By Nancy Tannler
Throughout time the curious among us have had a fascination with paranormal and other mysterious worldly happenings. Almost every religious or spiritual practice has a mystical theme as part of their dogma with a set of incantations to help put one in touch with this amorphous side of life. For many, this mystery makes life more beautiful and ethereal.
The recently opened Fernie Brae Magical Gallery & Shoppe at 4035 SE Hawthorne Blvd. sets the stage for anyone with a little imagination to be transported to another world – one of faeries, elves, gnomes and other fanciful things that reside just outside our direct view.
The call to represent the realm of faeries happened to Bryonie Arnold during her senior year of college where she was studying as an art major. She became fascinated with the characters and theme of the Labyrinth and The Dark Crystal.
Although her imaginings for the divas of the forest developed when she was much younger. “I spent all of my free time climbing up and hanging out in trees. I would hide special treasures in the trees (especially keys that unlocked boxes that held more treasures) and I would make magic wands from twigs and branches. It was natural when I finally gave into the faeries and let them guide my expression,” she said.
Bryonie began sculpting characters from the realm and became familiar with the works of Brian and Wendy Froud.
Brian Froud is one of the pre-eminent faerie artists in the world, working with puppeteer Jim Henson as conceptual designer on The Dark Crystal and Labyrinth films.
He has sold millions of his faerie books with favorites Lady Cottington’s Pressed Fairybook, Good Faeries/Bad Faeries, The Faeries’ Oracle and Lady Cottington’s Fairy Album.
Wendy Froud was making dolls from the time she was five-years old creating a collection she couldn’t buy anyplace else. Her dolls were centaurs and satyrs, gnomes, unicorns and faeries. She worked as a sculptor and puppet builder for Jim Henson and fabricated Yoda for The Empire Strikes Back movie.
“I got to know Wendy Froud when I started taking her sculpting classes. Her son, Toby started teaching with her, and when he and his then-fiancee moved to Portland, we became close friends and all of the Frouds became second family,” Bryonie said.
They have encouraged her vision of opening a gallery/shop that features their favorite mythical creatures as the supporting theme.

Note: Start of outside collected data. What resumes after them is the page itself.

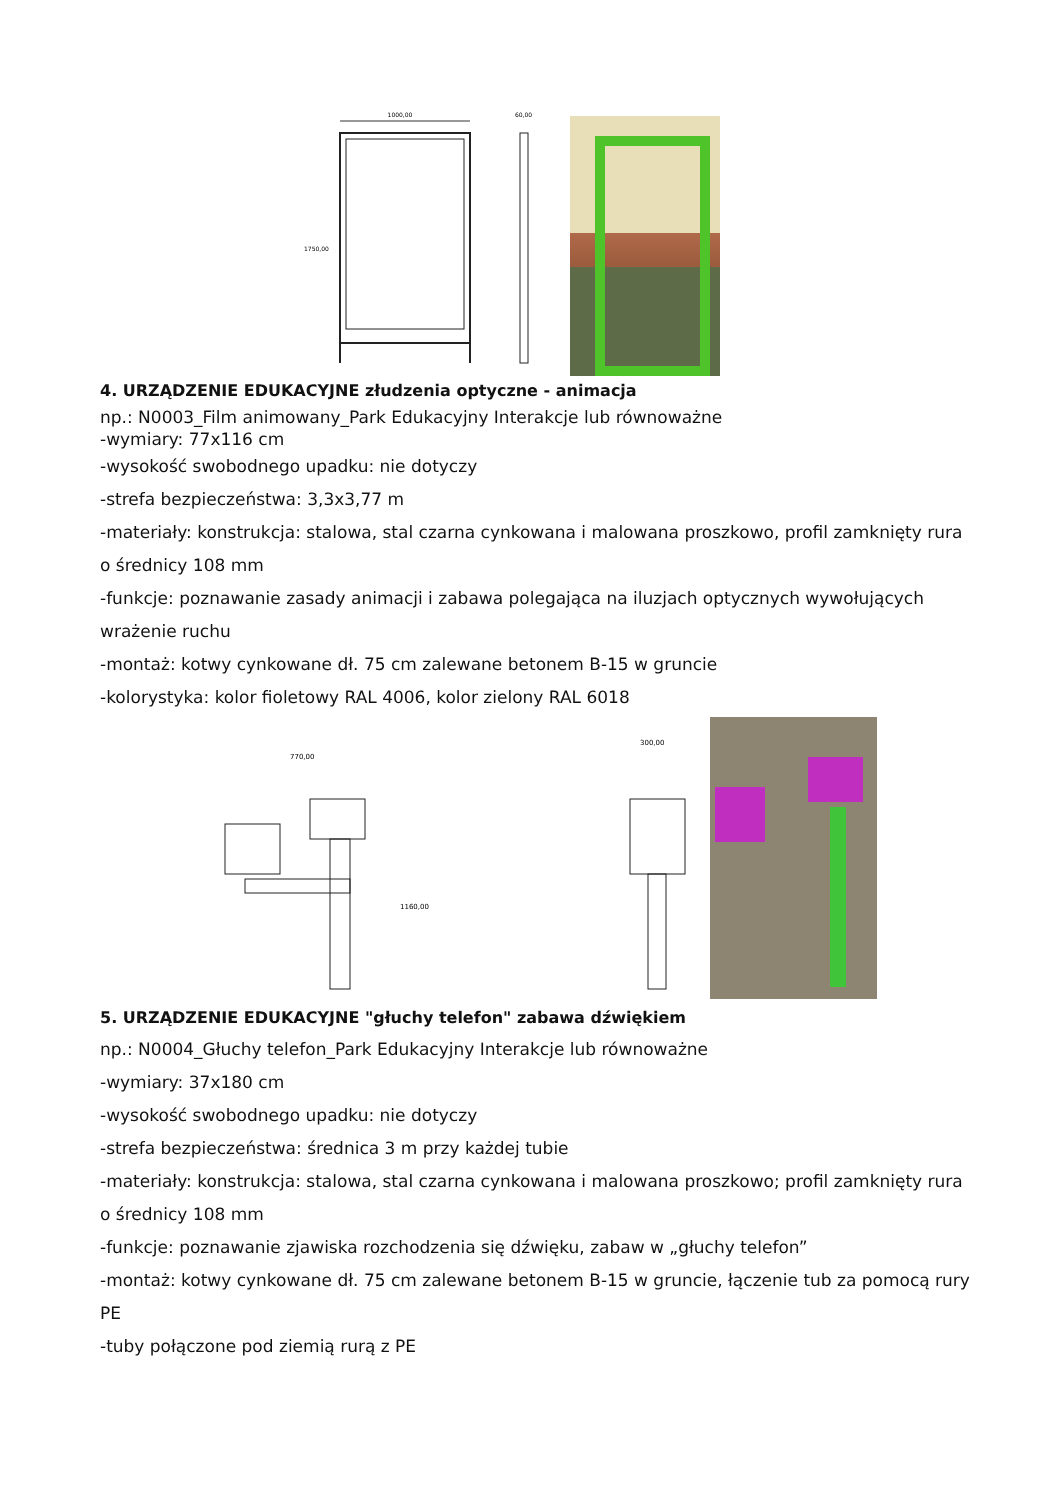1000,00
1750,00
60,00
4. URZĄDZENIE EDUKACYJNE złudzenia optyczne - animacja
np.: N0003_Film animowany_Park Edukacyjny Interakcje lub równoważne
-wymiary: 77x116 cm
-wysokość swobodnego upadku: nie dotyczy
-strefa bezpieczeństwa: 3,3x3,77 m
-materiały: konstrukcja: stalowa, stal czarna cynkowana i malowana proszkowo, profil zamknięty rura o średnicy 108 mm
-funkcje: poznawanie zasady animacji i zabawa polegająca na iluzjach optycznych wywołujących wrażenie ruchu
-montaż: kotwy cynkowane dł. 75 cm zalewane betonem B-15 w gruncie
-kolorystyka: kolor fioletowy RAL 4006, kolor zielony RAL 6018
770,00
1160,00
300,00
5. URZĄDZENIE EDUKACYJNE "głuchy telefon" zabawa dźwiękiem
np.: N0004_Głuchy telefon_Park Edukacyjny Interakcje lub równoważne
-wymiary: 37x180 cm
-wysokość swobodnego upadku: nie dotyczy
-strefa bezpieczeństwa: średnica 3 m przy każdej tubie
-materiały: konstrukcja: stalowa, stal czarna cynkowana i malowana proszkowo; profil zamknięty rura o średnicy 108 mm
-funkcje: poznawanie zjawiska rozchodzenia się dźwięku, zabaw w „głuchy telefon”
-montaż: kotwy cynkowane dł. 75 cm zalewane betonem B-15 w gruncie, łączenie tub za pomocą rury PE
-tuby połączone pod ziemią rurą z PE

Fernie Brae has Froud originals, rare for her to sell since they mostly sell through their own websites and galleries.
The whole acquisition of this space on Hawthorne, formerly The Blue Butterfly, has an auspicious beginning.
Bryonie and Eric, her husband and partner, first met Michael Parrot, owner of the Blue Butterfly when they came to Portland several years ago.
At the time, Michael’s shop was located at 37th and SE Hawthorne where he sold amazing furniture carved out of the trunks of trees and recycled wood from Bali.
They became acquainted when Bryonie purchased a chair she knew someday would be a focal point for her faerie shop. “We were sleeping on the floor on an air mattress with no furniture but I had to have the chair,” she said.
Years later, they ended up buying the building from Parrot to open Fernie Brae.
Even if faeries aren’t your thing, it is worth a visit to check out how well-done the remodel is.
Carpenter Eric Arnold has added fine detail to the rooms enhancing the mantel and shelves, stripping and replacing the molding. Much of the work is handcarved and well-executed.
A friend painted every room and gave the walls a treatment that makes them look ancient and it’s the perfect setting to display the different artists.
Along with work of the Frouds, the gallery has sculptures and drawings from other renowned artists.
Rima Staines, an artist who lives in the UK, uses many different medias in her attempt to “build a gate through the hedge that grows along the boundary between this world and that.”
Allan Lee is one of the masterminds behind the sets for The Hobbit and the anniversary edition of J.R.R. Tolkien’s The Lord of the Rings, and has work here His daughter Virginia Lee, Marja Lee, Danielle Barlow, Terri Windling, David Wyatt and Armorel Hamilton and other local artists are here too, adding jewelry, faerie houses, candles, giclees, tinctures and essences.
Beginning in November, a children’s story time starts on Saturdays from 11 – 11:30 am; Tarot Reading available every Thursday 1 – 4 pm, and Faerie Hair Friday is the first Friday of every month (get sparkles in your hair).
There will be a Tree lighting ceremony on Saturday December 5 during the Holiday Stroll and decorating crafts for the tree all that day.